WORK INSTRUCTION - Quote the full message about inlining calls to primitives word for word.

SOURCE PASSAGE -
From: Ludovic Courtès
Subject: Re: Inlining calls to primitives
Date: Wed, 06 Sep 2006 10:21:59 +0200
User-agent: Gnus/5.110006 (No Gnus v0.6) Emacs/21.4 (gnu/linux)


Rob Browning <address@hidden> writes:

> In addition, I have some comments:
>   - Just as a general concern, I would personally lean toward only
>     adopting changes to the interpreter that affect language semantics
>     (especially if they change things to be non-RnRS) if the changes
>     are optional, and more importantly, if they produce a fairly
>     substantial increase in performance.
>     What's substantial?  I'm not sure, but as an example, I don't
>     think I'd want to give up the ability to redefine globals and have
>     all the code see those changes for say only a %5-10 performance
>     increase.  In part, that's also because I'd really rather see the
>     same effort put toward resurrecting a VM or Hobbit, or pursuing
>     some other approach that we hope will produce much larger
>     improvements.

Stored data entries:
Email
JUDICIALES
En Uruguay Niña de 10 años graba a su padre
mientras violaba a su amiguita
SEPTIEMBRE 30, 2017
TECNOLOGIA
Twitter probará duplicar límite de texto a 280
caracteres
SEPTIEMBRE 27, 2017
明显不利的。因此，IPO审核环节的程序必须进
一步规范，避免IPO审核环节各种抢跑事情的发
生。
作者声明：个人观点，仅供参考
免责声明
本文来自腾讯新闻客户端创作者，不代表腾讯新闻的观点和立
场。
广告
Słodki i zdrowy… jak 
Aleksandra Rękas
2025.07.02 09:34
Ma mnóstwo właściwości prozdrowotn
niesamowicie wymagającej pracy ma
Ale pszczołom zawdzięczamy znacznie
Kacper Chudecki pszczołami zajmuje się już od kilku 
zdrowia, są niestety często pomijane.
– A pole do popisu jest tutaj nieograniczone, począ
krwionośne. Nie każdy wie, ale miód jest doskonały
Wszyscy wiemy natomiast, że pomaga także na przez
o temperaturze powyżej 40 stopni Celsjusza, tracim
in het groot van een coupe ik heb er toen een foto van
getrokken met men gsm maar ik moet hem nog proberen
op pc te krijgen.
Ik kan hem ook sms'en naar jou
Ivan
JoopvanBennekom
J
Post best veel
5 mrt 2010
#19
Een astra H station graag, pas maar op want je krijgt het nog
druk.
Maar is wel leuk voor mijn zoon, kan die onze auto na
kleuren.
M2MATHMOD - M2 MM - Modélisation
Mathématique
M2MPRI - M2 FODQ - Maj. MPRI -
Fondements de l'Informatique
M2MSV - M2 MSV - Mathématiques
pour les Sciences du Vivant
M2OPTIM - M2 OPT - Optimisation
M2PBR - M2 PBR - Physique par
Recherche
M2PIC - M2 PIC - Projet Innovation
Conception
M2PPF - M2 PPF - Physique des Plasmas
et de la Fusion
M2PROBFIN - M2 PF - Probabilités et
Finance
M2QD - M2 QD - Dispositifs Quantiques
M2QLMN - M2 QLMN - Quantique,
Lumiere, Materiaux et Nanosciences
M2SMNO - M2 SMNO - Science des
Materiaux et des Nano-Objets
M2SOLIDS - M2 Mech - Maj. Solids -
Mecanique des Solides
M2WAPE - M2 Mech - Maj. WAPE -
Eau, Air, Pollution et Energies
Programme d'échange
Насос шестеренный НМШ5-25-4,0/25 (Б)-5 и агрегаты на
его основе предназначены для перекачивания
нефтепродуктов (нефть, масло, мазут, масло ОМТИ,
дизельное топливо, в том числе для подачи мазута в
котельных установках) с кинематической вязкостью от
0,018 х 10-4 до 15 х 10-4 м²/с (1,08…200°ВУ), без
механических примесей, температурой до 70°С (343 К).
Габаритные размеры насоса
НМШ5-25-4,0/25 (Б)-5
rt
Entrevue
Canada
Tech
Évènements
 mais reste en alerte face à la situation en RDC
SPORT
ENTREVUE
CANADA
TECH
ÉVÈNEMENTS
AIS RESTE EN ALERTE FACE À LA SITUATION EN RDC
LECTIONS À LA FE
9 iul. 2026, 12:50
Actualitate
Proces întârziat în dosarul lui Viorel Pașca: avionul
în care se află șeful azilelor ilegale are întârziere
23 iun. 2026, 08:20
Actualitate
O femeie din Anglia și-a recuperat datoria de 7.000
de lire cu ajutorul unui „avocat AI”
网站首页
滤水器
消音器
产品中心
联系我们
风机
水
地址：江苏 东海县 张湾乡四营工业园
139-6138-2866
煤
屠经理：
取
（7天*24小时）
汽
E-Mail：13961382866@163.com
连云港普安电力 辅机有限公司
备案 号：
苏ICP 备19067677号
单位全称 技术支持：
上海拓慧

ANSWER AREA -
From: Ludovic Courtès
Subject: Re: Inlining calls to primitives
Date: Wed, 06 Sep 2006 10:21:59 +0200
User-agent: Gnus/5.110006 (No Gnus v0.6) Emacs/21.4 (gnu/linux)


Rob Browning <address@hidden> writes:

> In addition, I have some comments:
>   - Just as a general concern, I would personally lean toward only
>     adopting changes to the interpreter that affect language semantics
>     (especially if they change things to be non-RnRS) if the changes
>     are optional, and more importantly, if they produce a fairly
>     substantial increase in performance.
>     What's substantial?  I'm not sure, but as an example, I don't
>     think I'd want to give up the ability to redefine globals and have
>     all the code see those changes for say only a %5-10 performance
>     increase.  In part, that's also because I'd really rather see the
>     same effort put toward resurrecting a VM or Hobbit, or pursuing
>     some other approach that we hope will produce much larger
>     improvements.